What would be more interesting is to think of the seemingly fixed nature of any of those shifting identities. For example, let’s think of those fairly stable and relatively lasting identities like father, son, friend, neighbour, Buddhist, Christian, Sinhalese, Tamil, Muslim, Hindu, etc. How fixed is each of these identities? Think of an eighty-year-old mother and a fifty-year-old daughter. The two were, are and will be mother and daughter till they live. However, the nature of their mother–daughter relationship changes continuously; this is why the daughter, in terms of her relationship with mother, gradually changes from dependant to caretaker as time passes. Prof. Sharon Fraser says that our identities are socially constructed in a network of relationships with others and that it is “through our identity we come to understand our connection to the world, how that relationship is constructed…”.
It is true that in the above example, the two labels, “mother” and “daughter”, don’t change but the nature of their relationship changes, often in much more complex ways than merely swapping their places from “dependent” to “caretaker” and vice versa. In other words, although we generally feel that an individual’s identity, for example, as father, friend or neighbour is static, it is subject to change depending on changing contexts. To put it a bit bluntly, you wouldn’t be the same ‘father’ or ‘mother’ all your life, either in the eyes of your children or outsiders. Likewise, all socially imposed labels are in continuous flux. Perhaps, frustratingly, so is the case with any identity however affectionate or proud you are of them or however solid they may appear.

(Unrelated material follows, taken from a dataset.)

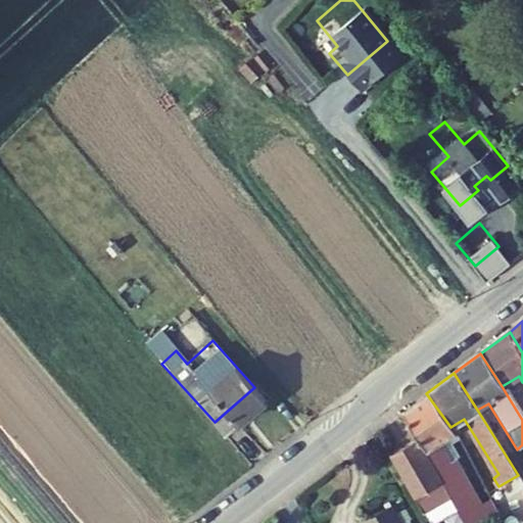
[(458,511),(465,522),(471,522),(486,514),(453,459),(449,460),(439,442),(450,435),(425,393),(400,411),(422,445),(420,446),(450,497),(458,511)]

Just think of your religious and ethnic identities. Are you, for example, the same Buddhist from your infancy up to now? If you proudly claim, “I was a Buddhist, I am a Buddhist and I will be a Buddhist”, perhaps, you may not possibly be thinking of the term “Buddhist” as shifting, slippery or changeable. You may not think it worthwhile to question the quality of your relationship to Buddhism either in the past or at present, or even in the future. Anyone who says, “I am a Buddhist” may not think of his identity as a Buddhist as being fluid. So is the case with those who claim to be of other faiths. We feel smug in our self-made supposedly unchanging religious identity imposed on us at birth. However, it is not difficult to see that religious and ethnic identities that we consider as irremovable and permanently stamped on our ‘self’ are also context-specific and there couldn’t be one fixed religious, ethnic or any other seemingly indelible identity, which would accompany us all along from the cradle to the grave without changing its character. For example, when a child of five years calls himself a Buddhist, his Buddhist ‘identity’ is constructed on ideas, impressions and experiences that are totally different from those of a seventy-year-old person who introduces himself as a Buddhist. So is the case with anybody of any other faith. Richard Dawkins in his “Outgrowing God” refers to the nonsensicality of the “habit of labeling young children with the religion of their parents…[when they are] too young to talk, let alone to hold any religious opinions”. That’s your all-important ‘identity’ for you- be it religious, ethnic, or any other.
Should our so-called identity be a matter of life and death?